# Your task:
Copy every one of the following rows word for word, keeping each line in its original order.

# Data to use:
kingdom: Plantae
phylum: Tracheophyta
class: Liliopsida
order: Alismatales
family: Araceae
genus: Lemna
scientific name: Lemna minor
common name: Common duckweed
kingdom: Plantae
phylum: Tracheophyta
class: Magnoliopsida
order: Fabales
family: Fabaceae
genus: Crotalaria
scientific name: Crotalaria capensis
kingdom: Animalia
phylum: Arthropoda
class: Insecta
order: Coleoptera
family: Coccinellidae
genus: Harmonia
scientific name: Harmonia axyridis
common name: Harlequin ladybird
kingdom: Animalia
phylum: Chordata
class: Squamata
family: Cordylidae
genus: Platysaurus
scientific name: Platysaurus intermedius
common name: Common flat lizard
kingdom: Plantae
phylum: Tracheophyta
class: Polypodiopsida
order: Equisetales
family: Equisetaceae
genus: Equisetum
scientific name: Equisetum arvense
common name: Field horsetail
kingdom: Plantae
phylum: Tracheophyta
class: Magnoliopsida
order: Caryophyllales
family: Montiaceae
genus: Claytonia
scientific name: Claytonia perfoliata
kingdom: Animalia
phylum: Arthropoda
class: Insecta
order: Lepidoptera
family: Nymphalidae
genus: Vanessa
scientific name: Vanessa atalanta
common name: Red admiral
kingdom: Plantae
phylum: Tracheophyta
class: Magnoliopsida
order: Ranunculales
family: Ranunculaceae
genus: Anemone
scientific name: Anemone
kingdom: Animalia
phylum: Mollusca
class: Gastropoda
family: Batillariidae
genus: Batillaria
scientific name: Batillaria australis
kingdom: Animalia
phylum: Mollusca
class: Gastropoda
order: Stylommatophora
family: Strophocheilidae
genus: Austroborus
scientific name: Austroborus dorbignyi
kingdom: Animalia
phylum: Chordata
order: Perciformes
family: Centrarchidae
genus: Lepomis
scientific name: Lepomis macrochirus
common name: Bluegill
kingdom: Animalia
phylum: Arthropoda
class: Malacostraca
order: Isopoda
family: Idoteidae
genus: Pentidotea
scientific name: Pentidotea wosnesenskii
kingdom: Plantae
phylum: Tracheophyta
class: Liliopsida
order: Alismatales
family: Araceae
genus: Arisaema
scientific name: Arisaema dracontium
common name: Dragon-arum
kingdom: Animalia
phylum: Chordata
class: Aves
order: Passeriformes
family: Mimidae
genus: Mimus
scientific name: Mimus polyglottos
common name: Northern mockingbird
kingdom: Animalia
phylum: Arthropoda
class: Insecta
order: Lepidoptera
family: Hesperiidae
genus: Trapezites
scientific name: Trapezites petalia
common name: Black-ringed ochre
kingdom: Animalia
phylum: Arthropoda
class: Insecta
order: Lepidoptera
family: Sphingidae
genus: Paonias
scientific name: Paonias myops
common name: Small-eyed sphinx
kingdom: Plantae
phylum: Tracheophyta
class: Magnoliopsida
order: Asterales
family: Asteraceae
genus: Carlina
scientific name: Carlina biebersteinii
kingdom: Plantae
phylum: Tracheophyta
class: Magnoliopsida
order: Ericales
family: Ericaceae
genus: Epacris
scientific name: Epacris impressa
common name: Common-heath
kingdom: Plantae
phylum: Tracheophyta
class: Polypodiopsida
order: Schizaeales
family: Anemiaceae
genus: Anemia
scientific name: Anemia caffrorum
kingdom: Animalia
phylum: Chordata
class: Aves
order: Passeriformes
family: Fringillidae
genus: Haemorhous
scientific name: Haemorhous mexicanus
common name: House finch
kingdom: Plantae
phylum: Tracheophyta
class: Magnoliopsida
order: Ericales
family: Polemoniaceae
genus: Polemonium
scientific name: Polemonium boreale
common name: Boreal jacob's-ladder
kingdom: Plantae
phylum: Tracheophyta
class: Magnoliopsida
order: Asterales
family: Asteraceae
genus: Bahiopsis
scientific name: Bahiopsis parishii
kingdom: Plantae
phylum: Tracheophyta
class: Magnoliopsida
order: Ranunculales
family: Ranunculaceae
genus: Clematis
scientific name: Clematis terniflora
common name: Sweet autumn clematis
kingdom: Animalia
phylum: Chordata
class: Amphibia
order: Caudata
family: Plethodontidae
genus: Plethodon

# Answer to the task:
kingdom: Plantae
phylum: Tracheophyta
class: Liliopsida
order: Alismatales
family: Araceae
genus: Lemna
scientific name: Lemna minor
common name: Common duckweed
kingdom: Plantae
phylum: Tracheophyta
class: Magnoliopsida
order: Fabales
family: Fabaceae
genus: Crotalaria
scientific name: Crotalaria capensis
kingdom: Animalia
phylum: Arthropoda
class: Insecta
order: Coleoptera
family: Coccinellidae
genus: Harmonia
scientific name: Harmonia axyridis
common name: Harlequin ladybird
kingdom: Animalia
phylum: Chordata
class: Squamata
family: Cordylidae
genus: Platysaurus
scientific name: Platysaurus intermedius
common name: Common flat lizard
kingdom: Plantae
phylum: Tracheophyta
class: Polypodiopsida
order: Equisetales
family: Equisetaceae
genus: Equisetum
scientific name: Equisetum arvense
common name: Field horsetail
kingdom: Plantae
phylum: Tracheophyta
class: Magnoliopsida
order: Caryophyllales
family: Montiaceae
genus: Claytonia
scientific name: Claytonia perfoliata
kingdom: Animalia
phylum: Arthropoda
class: Insecta
order: Lepidoptera
family: Nymphalidae
genus: Vanessa
scientific name: Vanessa atalanta
common name: Red admiral
kingdom: Plantae
phylum: Tracheophyta
class: Magnoliopsida
order: Ranunculales
family: Ranunculaceae
genus: Anemone
scientific name: Anemone
kingdom: Animalia
phylum: Mollusca
class: Gastropoda
family: Batillariidae
genus: Batillaria
scientific name: Batillaria australis
kingdom: Animalia
phylum: Mollusca
class: Gastropoda
order: Stylommatophora
family: Strophocheilidae
genus: Austroborus
scientific name: Austroborus dorbignyi
kingdom: Animalia
phylum: Chordata
order: Perciformes
family: Centrarchidae
genus: Lepomis
scientific name: Lepomis macrochirus
common name: Bluegill
kingdom: Animalia
phylum: Arthropoda
class: Malacostraca
order: Isopoda
family: Idoteidae
genus: Pentidotea
scientific name: Pentidotea wosnesenskii
kingdom: Plantae
phylum: Tracheophyta
class: Liliopsida
order: Alismatales
family: Araceae
genus: Arisaema
scientific name: Arisaema dracontium
common name: Dragon-arum
kingdom: Animalia
phylum: Chordata
class: Aves
order: Passeriformes
family: Mimidae
genus: Mimus
scientific name: Mimus polyglottos
common name: Northern mockingbird
kingdom: Animalia
phylum: Arthropoda
class: Insecta
order: Lepidoptera
family: Hesperiidae
genus: Trapezites
scientific name: Trapezites petalia
common name: Black-ringed ochre
kingdom: Animalia
phylum: Arthropoda
class: Insecta
order: Lepidoptera
family: Sphingidae
genus: Paonias
scientific name: Paonias myops
common name: Small-eyed sphinx
kingdom: Plantae
phylum: Tracheophyta
class: Magnoliopsida
order: Asterales
family: Asteraceae
genus: Carlina
scientific name: Carlina biebersteinii
kingdom: Plantae
phylum: Tracheophyta
class: Magnoliopsida
order: Ericales
family: Ericaceae
genus: Epacris
scientific name: Epacris impressa
common name: Common-heath
kingdom: Plantae
phylum: Tracheophyta
class: Polypodiopsida
order: Schizaeales
family: Anemiaceae
genus: Anemia
scientific name: Anemia caffrorum
kingdom: Animalia
phylum: Chordata
class: Aves
order: Passeriformes
family: Fringillidae
genus: Haemorhous
scientific name: Haemorhous mexicanus
common name: House finch
kingdom: Plantae
phylum: Tracheophyta
class: Magnoliopsida
order: Ericales
family: Polemoniaceae
genus: Polemonium
scientific name: Polemonium boreale
common name: Boreal jacob's-ladder
kingdom: Plantae
phylum: Tracheophyta
class: Magnoliopsida
order: Asterales
family: Asteraceae
genus: Bahiopsis
scientific name: Bahiopsis parishii
kingdom: Plantae
phylum: Tracheophyta
class: Magnoliopsida
order: Ranunculales
family: Ranunculaceae
genus: Clematis
scientific name: Clematis terniflora
common name: Sweet autumn clematis
kingdom: Animalia
phylum: Chordata
class: Amphibia
order: Caudata
family: Plethodontidae
genus: Plethodon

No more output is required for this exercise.